Set down every line of the listing below word for word, leaving out the pictures.
Records to use START
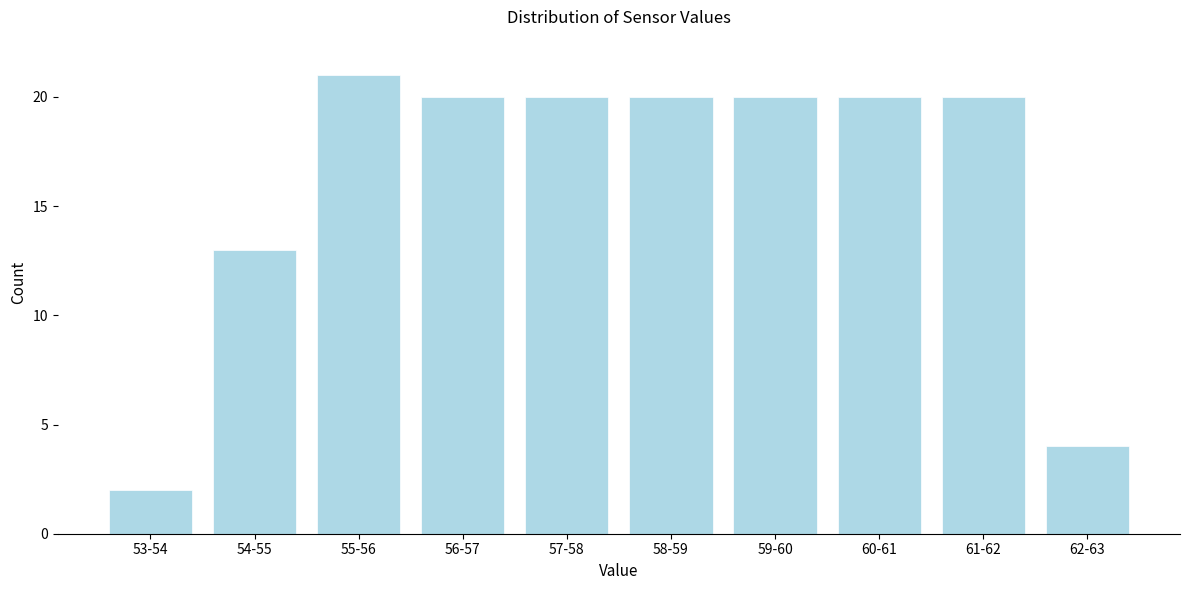

Reading left to right, list all the values displayed in this chart.

2	13	21	20	20	20	20	20	20	4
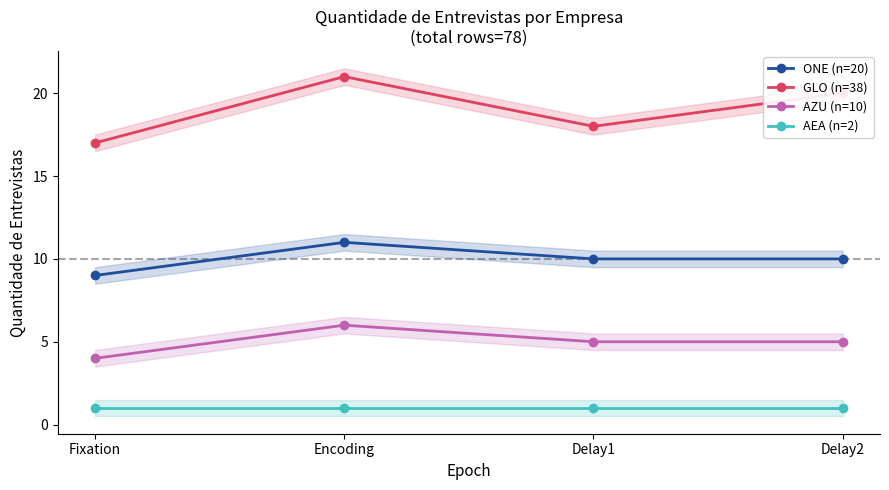

List the series in order of their peak value, highest first.

GLO (n=38), ONE (n=20), AZU (n=10), AEA (n=2)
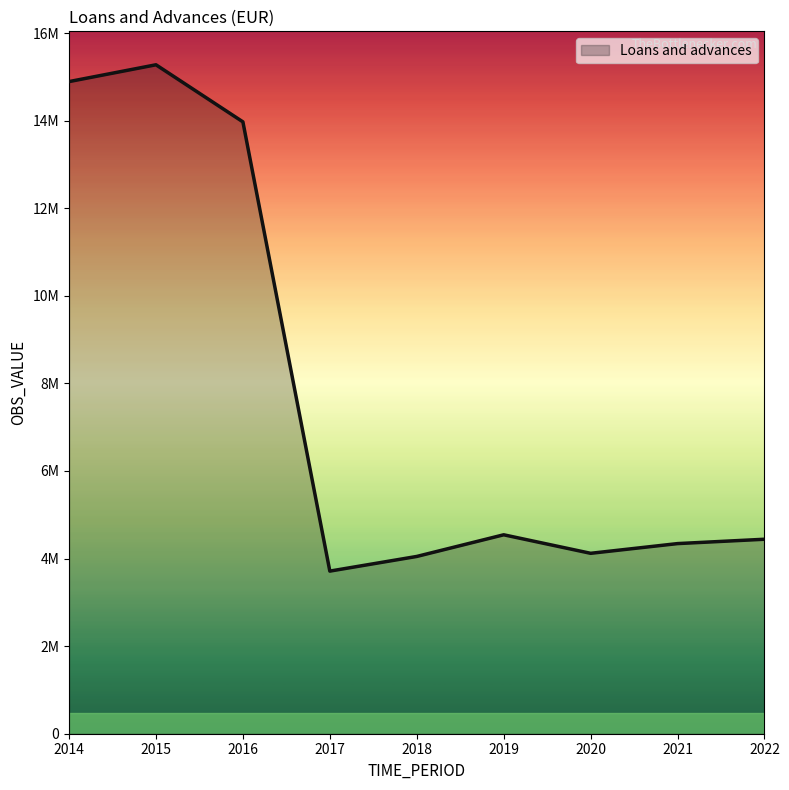

Does the chart display data point markers on the line(s)?

No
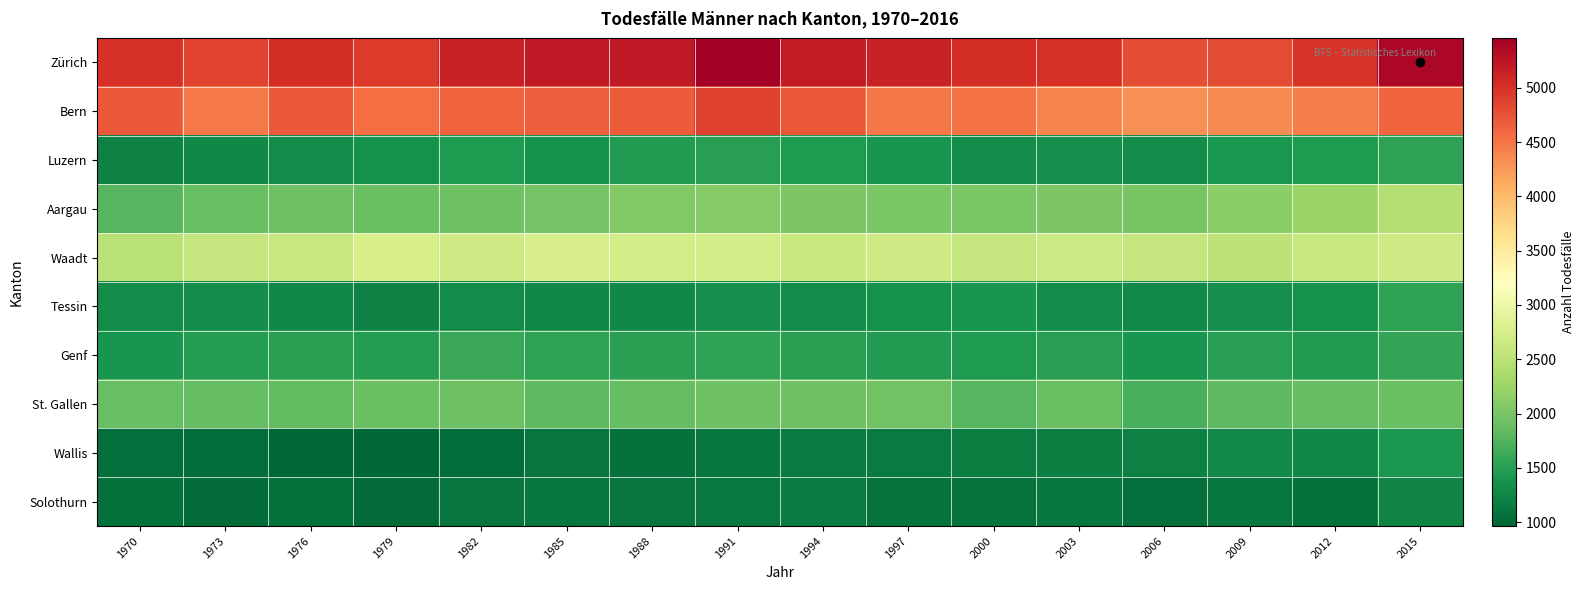

How many series are shown in this chart?

10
Records to use END
(Worked solution):
Reading left to right, list all the values displayed in this chart.

2	13	21	20	20	20	20	20	20	4

List the series in order of their peak value, highest first.

GLO (n=38), ONE (n=20), AZU (n=10), AEA (n=2)

Does the chart display data point markers on the line(s)?

No

How many series are shown in this chart?

10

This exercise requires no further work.